Chegou à Luz em 1997, já com cartel. Tinha sido campeão da Europa de sub-18, terceiro no Mundial sub-20 em 1995. Em 1997, o seu Boavista tinha ganho a Taça ao Benfica, ele até tinha marcado. Já crescia no Bessa, na época de 1996/97 tinha feito todos os jogos do campeonato pelo Boavista.

Manuel José levou-o para o Benfica e Nuno Gomes evoluiu mais. Marcou 22 golos na primeira época, foi o melhor marcador da equipa. A temporada seguinte foi a mais concretizadora: 34 golos (24 na Liga, 7 nas competições europeias e três na Taça). Não foi melhor marcador da Liga, nunca foi. Aí, a carreira de Nuno Gomes foi ofuscada por um fenómeno chamado Jardel.

Foram ao todo 166 golos com a camisola do Benfica, 125 dos quais na Liga. Marcou 24 nas competições europeias, é o quarto melhor marcador da história do clube na Europa, atrás de Eusébio, Nené e Zé Augusto. Tem ainda 15 golos na Taça de Portugal, 2 na Taça da Liga e 1 na Supertaça. Ficou a um jogo de Francisco Ferreira, que com 399 partidas é o 10º jogador com mais jogos pelo Benfica. É o nono melhor marcador de sempre dos «encarnados»: o oitavo, José Augusto, tem 175.

Depois de três épocas na Luz, e a seguir a um fantástico Euro 2000, apareceu a hipótese de uma grande transferência. Foi para a Fiorentina, onde ainda estava Rui Costa, numa saída negociada noite dentro naquele Verão e que terá rendido ao Benfica quatro milhões de contos da altura, qualquer coisa como 20 milhões de euros.

Voltou ao fim de duas épocas em Itália, saindo no meio de um penoso processo de dissolução do histórico clube italiano. Não voltou a deixar a Luz, ganhou a braçadeira de capitão e somou nesta segundo período os primeiros títulos com a camisola encarnada: a Taça de Portugal em 2003/04, o título de campeão nacional em 2004/05. Mais o campeonato de 2009/10, três Taças da Liga e uma Supertaça.

A última época foi impressionante de eficácia.
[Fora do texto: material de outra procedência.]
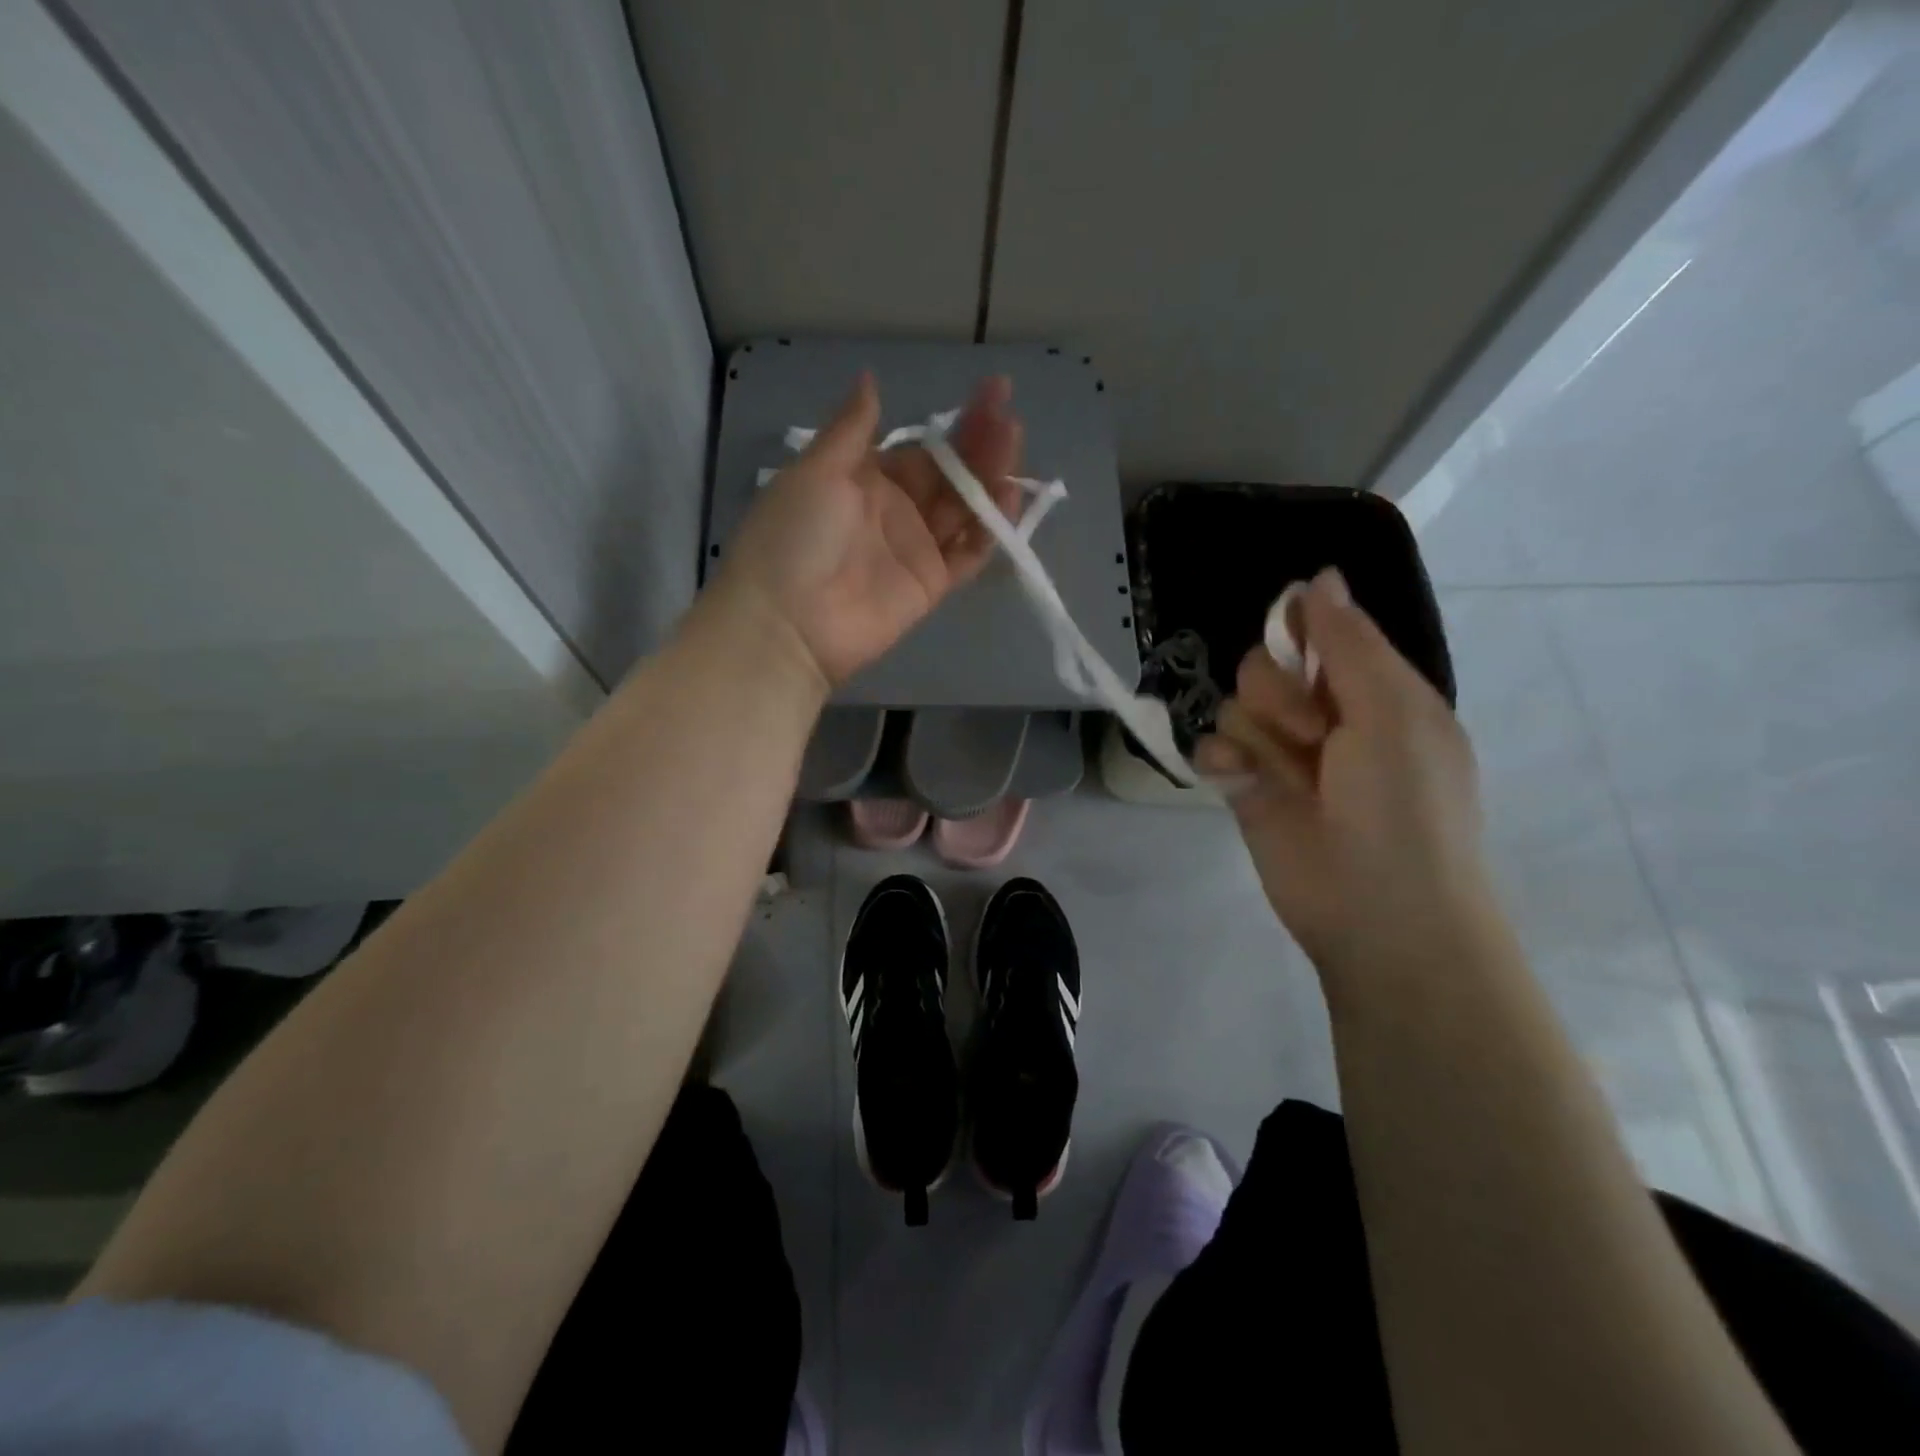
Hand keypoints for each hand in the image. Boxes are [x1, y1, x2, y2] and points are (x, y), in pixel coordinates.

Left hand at [712, 372, 1022, 689]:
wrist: (789, 621)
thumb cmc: (794, 536)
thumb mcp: (817, 471)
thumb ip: (852, 429)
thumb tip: (871, 380)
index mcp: (864, 480)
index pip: (922, 448)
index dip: (956, 424)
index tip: (994, 392)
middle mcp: (895, 511)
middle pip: (949, 475)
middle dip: (980, 444)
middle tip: (1010, 415)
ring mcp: (915, 549)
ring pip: (964, 509)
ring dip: (990, 477)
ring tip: (1015, 443)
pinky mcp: (931, 585)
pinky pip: (968, 553)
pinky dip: (991, 529)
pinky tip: (1010, 496)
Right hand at [1195, 569, 1494, 975]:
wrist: (1378, 913)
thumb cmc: (1405, 806)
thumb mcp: (1393, 713)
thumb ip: (1349, 644)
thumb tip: (1321, 576)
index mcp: (1373, 692)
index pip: (1323, 632)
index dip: (1301, 626)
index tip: (1288, 627)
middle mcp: (1323, 717)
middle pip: (1265, 665)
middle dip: (1280, 692)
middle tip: (1314, 732)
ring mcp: (1280, 755)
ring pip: (1235, 705)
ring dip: (1256, 733)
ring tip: (1285, 774)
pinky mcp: (1243, 789)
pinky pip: (1211, 747)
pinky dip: (1221, 760)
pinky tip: (1238, 783)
Nuno Gomes foi utilizado por Jorge Jesus em seis jogos na Liga, jogou sessenta minutos e marcou quatro golos, o último dos quais um «bis» ao P. Ferreira. Foi a última partida antes de se lesionar, tendo regressado apenas para o último jogo do campeonato.

Não se despediu em campo, porque a sua situação foi arrastada até hoje, apesar de estar já em final de contrato. Agora sim, é o adeus à Luz. Mas não ao futebol, Nuno Gomes promete continuar. Por isso esta história centra-se apenas no que fez no Benfica o jogador que é Gomes de alcunha, porque era fã do Bibota de Ouro, e que é o quarto melhor marcador de sempre da Selecção Nacional.